'Hmmm. Not a pretty sight,' Centurion Hortensius muttered. 'Diomedes made a pretty thorough job of it.'
The robes of the Druids had been wrenched aside and each man savagely slashed from groin to ribcage. A tangle of glistening guts and viscera lay in a pool of blood by each man. With a convulsive heave, vomit rose up in Cato's throat and he choked on the bitter taste of it. He turned away as Hortensius began to brief the other centurions.
'There's no sign of the Greek. Shame, that.' Hortensius's brow creased in anger. 'I'm looking forward to kicking seven shades out of him. No one kills my prisoners unless they've bought them off me first.'
The other officers grumbled their agreement. Prisoners who were to be sold as slaves were won at great personal risk, and were too infrequently come by to be wasted in such a profligate manner, even when vengeance was an issue.
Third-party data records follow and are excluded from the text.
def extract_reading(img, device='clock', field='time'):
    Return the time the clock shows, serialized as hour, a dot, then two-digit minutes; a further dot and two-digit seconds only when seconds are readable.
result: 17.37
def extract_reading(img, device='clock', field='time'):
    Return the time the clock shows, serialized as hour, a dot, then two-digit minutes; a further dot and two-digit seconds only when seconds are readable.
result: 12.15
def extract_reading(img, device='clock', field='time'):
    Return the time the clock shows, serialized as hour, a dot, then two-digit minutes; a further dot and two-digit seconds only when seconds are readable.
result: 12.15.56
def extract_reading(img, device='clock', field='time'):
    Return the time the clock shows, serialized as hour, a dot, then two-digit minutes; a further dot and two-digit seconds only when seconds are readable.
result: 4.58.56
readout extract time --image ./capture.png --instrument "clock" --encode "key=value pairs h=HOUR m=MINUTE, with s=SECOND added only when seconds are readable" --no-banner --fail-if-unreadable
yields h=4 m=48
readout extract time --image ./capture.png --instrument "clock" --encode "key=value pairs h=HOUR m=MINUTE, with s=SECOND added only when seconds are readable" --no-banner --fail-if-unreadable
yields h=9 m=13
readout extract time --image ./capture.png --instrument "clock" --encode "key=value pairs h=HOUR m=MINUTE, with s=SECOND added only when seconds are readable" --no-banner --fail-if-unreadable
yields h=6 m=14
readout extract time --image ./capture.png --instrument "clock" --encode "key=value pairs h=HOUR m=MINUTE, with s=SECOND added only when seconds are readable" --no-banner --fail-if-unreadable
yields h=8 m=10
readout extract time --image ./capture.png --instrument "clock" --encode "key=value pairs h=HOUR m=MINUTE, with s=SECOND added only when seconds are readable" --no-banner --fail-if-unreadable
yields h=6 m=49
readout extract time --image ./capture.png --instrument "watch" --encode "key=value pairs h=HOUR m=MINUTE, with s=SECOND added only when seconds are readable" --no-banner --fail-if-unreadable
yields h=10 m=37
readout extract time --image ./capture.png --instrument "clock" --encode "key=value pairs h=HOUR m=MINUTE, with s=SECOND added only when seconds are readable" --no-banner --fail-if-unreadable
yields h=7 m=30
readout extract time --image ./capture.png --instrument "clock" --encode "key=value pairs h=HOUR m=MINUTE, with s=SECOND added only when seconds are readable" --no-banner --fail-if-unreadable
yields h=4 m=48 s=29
If Diomedes reappeared, Hortensius would be sure to insist on compensation.
He raised a hand to still the angry undertone. 'We're heading back to the legion with the other prisoners. There's too many of them to send back under guard – the cohort would be too weak. And without the Greek to speak for us, I doubt we'd get much of a welcome from the other Atrebate villages we're supposed to visit. So we go straight back.'
It was a breach of orders, but the situation merited it and Macro nodded with approval.
'Now then,' continued Hortensius. 'A few of those bastards and their mounts managed to slip away and you can be sure that they'll be running back to their little mates as quick as boiled asparagus. The nearest Durotrigan hill fort is a good day's ride away. If they're going to mobilise a force to come after us, we shouldn't be seeing them for at least another day. Let's make the most of it. Drive your men hard – we've got to put as much distance between this place and ourselves as possible before tonight. Any questions?'
'What about the bodies, sir?'
'What about 'em, Macro?'
'Are we just going to leave them?'
'The Durotriges can look after their own. I've made arrangements for our dead and the locals. The cavalry squadron has orders to place our men in the well with the locals and fill it in before they set off after us. That's the best we can do. There's no time for any funeral pyres. Besides, I believe the local preference is for burial.'
The Romans shuddered with distaste at the thought of subjecting the dead to gradual decay. It was one of the more disgusting practices employed by the less civilised nations of the world. Cremation was a neat and tidy end to corporeal existence.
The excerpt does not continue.